Women, meanwhile, look at men and see them panting after monuments to silicone such as Pamela Anderson or sloughing off loyal wives to marry babes in arms. Young girls are lambasted for their predatory approach to boys on the one hand and for their determination to fling them aside and go it alone as single mothers on the other. Commentators gaze on the Clintons and magisterially pronounce the end of romantic love in favour of calculated, ceremonial alliances between politically potent partners.

No doubt about it, by this reckoning the prognosis for romantic love is certainly grim. With odd-shaped genitalia, "stained" tissues, DNA-trimmed dresses and debates about whether oral sex counts as an "improper relationship" dominating everyday headlines, the old Mills & Boon scenario suddenly seems seductive. The formula was simple but ingenious; best not to know what happened next, after that first, feverish embrace.

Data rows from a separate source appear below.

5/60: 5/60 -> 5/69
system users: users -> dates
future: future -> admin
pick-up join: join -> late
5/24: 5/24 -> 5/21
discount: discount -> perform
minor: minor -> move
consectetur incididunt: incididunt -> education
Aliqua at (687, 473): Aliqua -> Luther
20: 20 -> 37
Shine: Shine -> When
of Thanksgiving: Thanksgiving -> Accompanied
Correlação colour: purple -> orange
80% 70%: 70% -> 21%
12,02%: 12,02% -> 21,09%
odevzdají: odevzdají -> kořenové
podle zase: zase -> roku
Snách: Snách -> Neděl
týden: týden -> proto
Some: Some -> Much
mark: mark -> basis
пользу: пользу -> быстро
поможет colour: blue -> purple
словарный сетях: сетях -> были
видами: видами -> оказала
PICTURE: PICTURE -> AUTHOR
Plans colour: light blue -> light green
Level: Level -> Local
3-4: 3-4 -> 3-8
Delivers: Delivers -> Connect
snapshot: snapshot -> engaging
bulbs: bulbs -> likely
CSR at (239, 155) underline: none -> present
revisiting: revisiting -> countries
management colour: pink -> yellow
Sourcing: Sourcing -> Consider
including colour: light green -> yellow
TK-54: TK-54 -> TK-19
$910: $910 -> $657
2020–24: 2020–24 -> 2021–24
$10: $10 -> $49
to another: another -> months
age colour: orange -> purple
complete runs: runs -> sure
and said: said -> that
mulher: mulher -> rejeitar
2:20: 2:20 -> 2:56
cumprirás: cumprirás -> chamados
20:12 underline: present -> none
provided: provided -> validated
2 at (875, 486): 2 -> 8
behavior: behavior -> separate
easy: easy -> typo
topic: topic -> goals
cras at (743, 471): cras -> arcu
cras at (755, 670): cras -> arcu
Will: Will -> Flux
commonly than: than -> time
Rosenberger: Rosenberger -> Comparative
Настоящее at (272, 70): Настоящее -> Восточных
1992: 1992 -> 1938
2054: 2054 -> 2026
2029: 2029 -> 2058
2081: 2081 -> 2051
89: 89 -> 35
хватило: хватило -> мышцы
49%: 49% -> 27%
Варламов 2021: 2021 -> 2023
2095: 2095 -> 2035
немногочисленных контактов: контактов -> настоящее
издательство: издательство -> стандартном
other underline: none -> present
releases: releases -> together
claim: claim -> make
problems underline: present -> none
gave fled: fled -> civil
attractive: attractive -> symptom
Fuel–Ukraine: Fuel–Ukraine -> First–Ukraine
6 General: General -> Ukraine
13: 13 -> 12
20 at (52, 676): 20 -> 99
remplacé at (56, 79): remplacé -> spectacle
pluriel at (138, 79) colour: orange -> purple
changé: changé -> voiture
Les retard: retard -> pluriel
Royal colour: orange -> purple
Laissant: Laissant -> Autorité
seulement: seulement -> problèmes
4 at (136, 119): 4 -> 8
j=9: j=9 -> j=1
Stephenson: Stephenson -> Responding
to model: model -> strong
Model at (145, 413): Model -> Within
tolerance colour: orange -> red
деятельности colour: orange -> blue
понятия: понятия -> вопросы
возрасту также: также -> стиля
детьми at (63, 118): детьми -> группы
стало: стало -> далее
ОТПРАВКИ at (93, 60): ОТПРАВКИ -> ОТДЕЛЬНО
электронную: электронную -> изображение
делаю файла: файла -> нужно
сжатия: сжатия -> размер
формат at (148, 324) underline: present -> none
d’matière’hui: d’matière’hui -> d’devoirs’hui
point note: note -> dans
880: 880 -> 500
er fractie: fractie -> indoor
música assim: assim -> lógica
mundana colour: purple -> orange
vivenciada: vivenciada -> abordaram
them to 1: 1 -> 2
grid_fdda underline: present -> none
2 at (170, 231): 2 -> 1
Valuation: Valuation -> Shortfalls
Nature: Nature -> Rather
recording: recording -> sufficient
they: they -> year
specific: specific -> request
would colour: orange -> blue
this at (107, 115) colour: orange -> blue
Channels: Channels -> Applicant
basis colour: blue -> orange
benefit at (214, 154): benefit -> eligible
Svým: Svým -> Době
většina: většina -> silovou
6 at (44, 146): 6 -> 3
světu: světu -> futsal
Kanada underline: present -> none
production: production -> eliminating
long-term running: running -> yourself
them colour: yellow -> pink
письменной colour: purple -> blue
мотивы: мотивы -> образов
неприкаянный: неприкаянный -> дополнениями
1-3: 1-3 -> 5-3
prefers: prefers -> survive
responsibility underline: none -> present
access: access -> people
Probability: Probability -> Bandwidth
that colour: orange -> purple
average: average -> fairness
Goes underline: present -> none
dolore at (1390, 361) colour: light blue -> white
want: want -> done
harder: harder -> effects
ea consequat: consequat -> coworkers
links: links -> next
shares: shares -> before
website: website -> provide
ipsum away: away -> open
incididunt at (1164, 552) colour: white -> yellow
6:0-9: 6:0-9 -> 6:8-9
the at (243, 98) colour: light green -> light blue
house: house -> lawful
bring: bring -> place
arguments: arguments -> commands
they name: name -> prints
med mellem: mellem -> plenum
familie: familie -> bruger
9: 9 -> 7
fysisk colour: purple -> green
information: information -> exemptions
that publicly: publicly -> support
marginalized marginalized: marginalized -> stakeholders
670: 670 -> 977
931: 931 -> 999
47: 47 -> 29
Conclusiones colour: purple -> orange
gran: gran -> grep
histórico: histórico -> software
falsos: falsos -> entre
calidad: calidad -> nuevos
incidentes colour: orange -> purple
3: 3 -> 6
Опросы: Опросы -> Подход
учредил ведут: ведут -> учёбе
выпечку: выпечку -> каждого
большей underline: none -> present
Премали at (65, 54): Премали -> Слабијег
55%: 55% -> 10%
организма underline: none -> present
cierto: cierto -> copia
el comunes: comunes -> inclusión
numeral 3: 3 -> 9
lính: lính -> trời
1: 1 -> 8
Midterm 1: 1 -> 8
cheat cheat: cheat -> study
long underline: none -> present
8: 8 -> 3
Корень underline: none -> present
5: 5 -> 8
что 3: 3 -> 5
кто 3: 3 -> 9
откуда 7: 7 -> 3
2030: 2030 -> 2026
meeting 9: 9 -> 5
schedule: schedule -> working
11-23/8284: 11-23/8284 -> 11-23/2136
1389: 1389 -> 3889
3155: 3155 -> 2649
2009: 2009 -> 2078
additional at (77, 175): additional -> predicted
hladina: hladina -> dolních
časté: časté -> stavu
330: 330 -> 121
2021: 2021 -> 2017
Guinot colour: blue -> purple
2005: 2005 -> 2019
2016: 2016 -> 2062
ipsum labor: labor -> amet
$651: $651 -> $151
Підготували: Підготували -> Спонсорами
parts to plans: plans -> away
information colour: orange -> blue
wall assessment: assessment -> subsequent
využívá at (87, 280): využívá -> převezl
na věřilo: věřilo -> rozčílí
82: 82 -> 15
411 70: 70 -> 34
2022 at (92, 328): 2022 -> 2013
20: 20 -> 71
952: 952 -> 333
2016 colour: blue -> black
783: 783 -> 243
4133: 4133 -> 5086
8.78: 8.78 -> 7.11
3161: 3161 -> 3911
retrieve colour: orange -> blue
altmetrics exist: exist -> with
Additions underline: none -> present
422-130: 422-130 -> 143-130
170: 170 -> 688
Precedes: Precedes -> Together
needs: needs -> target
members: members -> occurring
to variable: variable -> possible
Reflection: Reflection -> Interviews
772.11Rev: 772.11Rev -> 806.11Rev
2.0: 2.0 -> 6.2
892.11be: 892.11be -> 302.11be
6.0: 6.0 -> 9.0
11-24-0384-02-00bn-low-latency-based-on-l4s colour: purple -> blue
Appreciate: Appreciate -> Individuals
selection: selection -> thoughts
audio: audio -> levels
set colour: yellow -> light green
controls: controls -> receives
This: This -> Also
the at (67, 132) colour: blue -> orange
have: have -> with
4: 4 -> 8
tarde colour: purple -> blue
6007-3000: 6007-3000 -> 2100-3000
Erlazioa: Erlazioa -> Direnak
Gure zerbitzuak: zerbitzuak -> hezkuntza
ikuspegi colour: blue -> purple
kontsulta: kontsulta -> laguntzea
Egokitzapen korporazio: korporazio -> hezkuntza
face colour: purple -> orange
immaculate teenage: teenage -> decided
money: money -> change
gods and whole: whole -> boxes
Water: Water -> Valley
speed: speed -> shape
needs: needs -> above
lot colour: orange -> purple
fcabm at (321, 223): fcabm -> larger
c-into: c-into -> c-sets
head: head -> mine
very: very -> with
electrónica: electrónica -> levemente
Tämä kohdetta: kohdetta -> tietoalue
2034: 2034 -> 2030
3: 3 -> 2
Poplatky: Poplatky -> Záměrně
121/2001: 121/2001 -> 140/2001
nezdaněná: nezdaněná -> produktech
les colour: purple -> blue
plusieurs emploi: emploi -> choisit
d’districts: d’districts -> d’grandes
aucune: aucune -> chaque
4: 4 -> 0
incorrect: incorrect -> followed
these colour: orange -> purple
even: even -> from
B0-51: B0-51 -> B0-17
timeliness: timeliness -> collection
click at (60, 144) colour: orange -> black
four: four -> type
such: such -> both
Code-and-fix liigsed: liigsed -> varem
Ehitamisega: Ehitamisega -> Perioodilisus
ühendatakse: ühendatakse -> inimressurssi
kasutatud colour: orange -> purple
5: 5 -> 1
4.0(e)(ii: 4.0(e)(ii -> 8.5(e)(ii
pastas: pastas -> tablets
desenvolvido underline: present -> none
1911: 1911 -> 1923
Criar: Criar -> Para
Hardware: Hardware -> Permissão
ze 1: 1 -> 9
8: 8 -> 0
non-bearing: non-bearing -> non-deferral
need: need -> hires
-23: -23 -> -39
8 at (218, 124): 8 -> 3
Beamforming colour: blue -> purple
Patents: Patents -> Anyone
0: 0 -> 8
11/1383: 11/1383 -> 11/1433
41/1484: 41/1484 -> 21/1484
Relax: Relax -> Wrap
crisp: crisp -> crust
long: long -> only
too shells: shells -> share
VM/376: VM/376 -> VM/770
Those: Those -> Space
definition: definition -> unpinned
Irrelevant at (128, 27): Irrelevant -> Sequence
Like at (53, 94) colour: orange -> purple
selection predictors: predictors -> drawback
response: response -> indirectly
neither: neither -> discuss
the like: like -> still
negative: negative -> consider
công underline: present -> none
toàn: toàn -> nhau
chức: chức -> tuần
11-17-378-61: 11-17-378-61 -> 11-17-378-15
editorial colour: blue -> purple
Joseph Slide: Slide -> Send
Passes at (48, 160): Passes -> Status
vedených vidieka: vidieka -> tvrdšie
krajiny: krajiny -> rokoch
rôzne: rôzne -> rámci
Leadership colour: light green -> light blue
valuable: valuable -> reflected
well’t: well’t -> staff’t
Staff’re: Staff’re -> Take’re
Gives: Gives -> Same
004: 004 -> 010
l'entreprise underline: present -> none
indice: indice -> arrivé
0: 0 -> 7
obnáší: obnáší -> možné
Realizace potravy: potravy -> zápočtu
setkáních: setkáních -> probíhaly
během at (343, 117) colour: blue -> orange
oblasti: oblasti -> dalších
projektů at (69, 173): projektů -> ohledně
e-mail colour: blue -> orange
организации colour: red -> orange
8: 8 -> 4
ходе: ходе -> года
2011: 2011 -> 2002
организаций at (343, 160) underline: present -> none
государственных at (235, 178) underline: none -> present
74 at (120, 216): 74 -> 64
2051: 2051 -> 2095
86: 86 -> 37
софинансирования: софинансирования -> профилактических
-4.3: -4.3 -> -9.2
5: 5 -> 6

The problem is that we do know or can venture a reasonable guess.

And the real miracle of St Valentine's Day is that in spite of that, tens of millions of people around the world will exchange love tokens this morning. As I write - jokes about "dopes" and "men" notwithstanding - the two smaller females of the household are laboriously cutting out hearts, pushing them hurriedly out of sight when an adult appears. The adult male will probably return the compliment by despatching exquisitely mysterious "Guess Who?" cards to them and continue the 200-year-old tradition of presenting roses to this elderly female. And the elderly female will make appropriate gestures in return. As that old romantic Bill Clinton knows well - remember the dress, the brooch, the poems? - love, in all its unlikely guises, is a cause for celebration.